Oregon gubernatorial candidate Tina Kotek votes in Portland

Oregon Governor Tina Kotek. Mathieu Lewis Rolland – Getty Images

An ODOT spokesperson said informing the public about these price increases would leave the agency facing a “significant funding gap,” forcing the agency to make “significant spending cuts” in the new year. With a current budget gap of $242 million in 2026, ODOT said it may have to curb spending by laying off more than 400 employees and closing some road maintenance stations. Meanwhile, the agency said it has paused sending registration renewal notices due to uncertainty surrounding the petition. Likewise, Governor Kotek today (January 7) called for the repeal of the Emergency Transportation Act to prevent these tax and fee increases from being completely eliminated in November. It’s unclear how this situation will play out, but the balance between safe roads and affordable permitting fees in Oregon remains up in the air.

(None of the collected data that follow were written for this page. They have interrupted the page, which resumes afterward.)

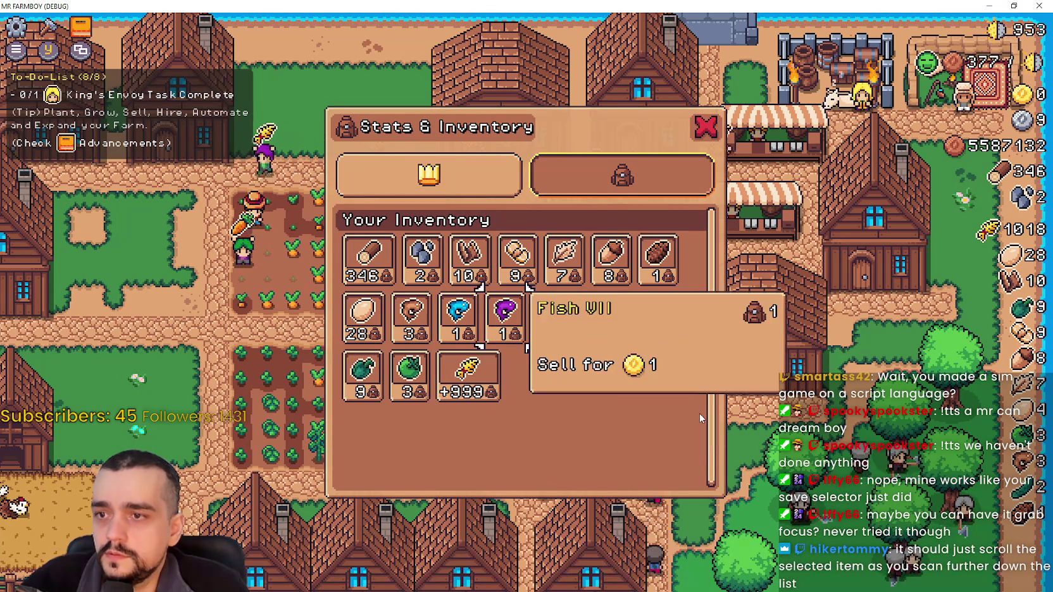
key("Right")
key("Up")
key("Left")
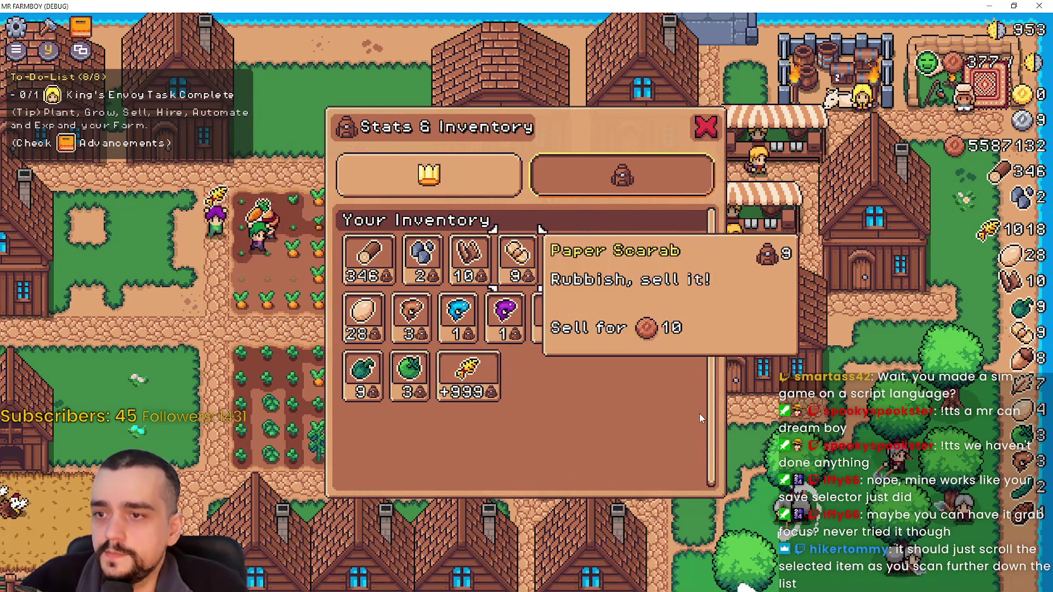
key("Down")
key("Down")
key("Up")
key("Up")
key("Up")
key("Left")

“The decisions we make in the coming weeks will determine whether Oregon’s transportation system continues to decline, or whether we can restore the certainty of essential essential services that Oregonians rely on,” Gov. Kotek said in a press release Wednesday. “These decisions will not be easy. There will be trade-offs and consequences. If we don’t succeed, hundreds of people will be laid off this spring. Giving up is not an option.”